The Museum of Contemporary Art Australia in partnership with Blacktown Arts and Blacktown City Council presents ‘Lifting the Tapu’, a contemporary art project in Mount Druitt.
One of the images in the ‘Lifting the Tapu’ exhibition, which presents works by Greg Semu, an internationally recognised artist working primarily in photography. © Greg Semu.
The project is an MCA C3West initiative bringing artists and communities together to create art that directly responds to local concerns in Western Sydney. It partners with local organisations and businesses to identify areas of need, developing artist-led projects that are genuinely collaborative and socially engaged. Semu’s richly detailed photographs adopt icons from western art history to represent participating Pasifika community members, including those from Australian Aboriginal, Cook Islands, Sāmoan, Tahitian, Tokelau, Tongan and Māori cultural backgrounds. The artworks also consider the ways that these community members overcome challenges through kinship and solidarity.
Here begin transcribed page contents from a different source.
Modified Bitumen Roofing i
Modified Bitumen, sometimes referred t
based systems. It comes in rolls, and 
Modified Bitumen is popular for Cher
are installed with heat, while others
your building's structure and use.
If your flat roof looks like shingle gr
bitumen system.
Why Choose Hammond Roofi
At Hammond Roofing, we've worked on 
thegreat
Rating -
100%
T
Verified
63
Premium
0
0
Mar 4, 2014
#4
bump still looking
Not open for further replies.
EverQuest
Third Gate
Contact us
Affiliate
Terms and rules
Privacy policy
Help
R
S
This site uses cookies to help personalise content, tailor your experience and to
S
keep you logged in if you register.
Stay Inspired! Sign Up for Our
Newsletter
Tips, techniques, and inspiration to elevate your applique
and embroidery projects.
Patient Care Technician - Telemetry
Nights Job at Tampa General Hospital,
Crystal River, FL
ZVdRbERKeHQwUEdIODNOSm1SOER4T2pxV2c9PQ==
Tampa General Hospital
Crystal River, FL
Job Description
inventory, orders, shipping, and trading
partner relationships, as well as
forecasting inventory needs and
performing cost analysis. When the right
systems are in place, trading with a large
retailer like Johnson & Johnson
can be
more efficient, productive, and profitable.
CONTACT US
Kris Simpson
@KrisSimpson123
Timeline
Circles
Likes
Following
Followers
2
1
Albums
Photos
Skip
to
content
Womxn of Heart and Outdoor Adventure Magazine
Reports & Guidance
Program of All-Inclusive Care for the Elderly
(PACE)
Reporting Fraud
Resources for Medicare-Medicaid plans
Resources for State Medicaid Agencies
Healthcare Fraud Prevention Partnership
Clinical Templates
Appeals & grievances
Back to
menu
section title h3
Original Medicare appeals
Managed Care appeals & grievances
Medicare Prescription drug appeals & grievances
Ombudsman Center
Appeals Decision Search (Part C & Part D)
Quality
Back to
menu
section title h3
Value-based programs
By referencing Sandro Botticelli’s The Birth of Venus (c.1484–1486) in his work Lifting the Tapu, Semu reinterprets its themes of love and renewal to consider the importance of matriarchal familial connections to wellbeing. His recreation of Eugène Delacroix’s Liberty Leading the People (1830), which celebrates a revolutionary moment in France’s history, is used by Semu to examine the impact of colonisation in the Pacific region, coupled with an acknowledgement of Australia as a new home to generations of Pasifika peoples.
Lifting the Tapu brings children, young adults and elders together in a symbolic assertion of kinship and mutual resilience. This large-scale outdoor photographic, video and sound installation will be on display at Dawson Mall, Mount Druitt from the 8 – 30 June 2024. It will be officially opened on Saturday 8 June 2024, between 2:00 and 4:00 p.m.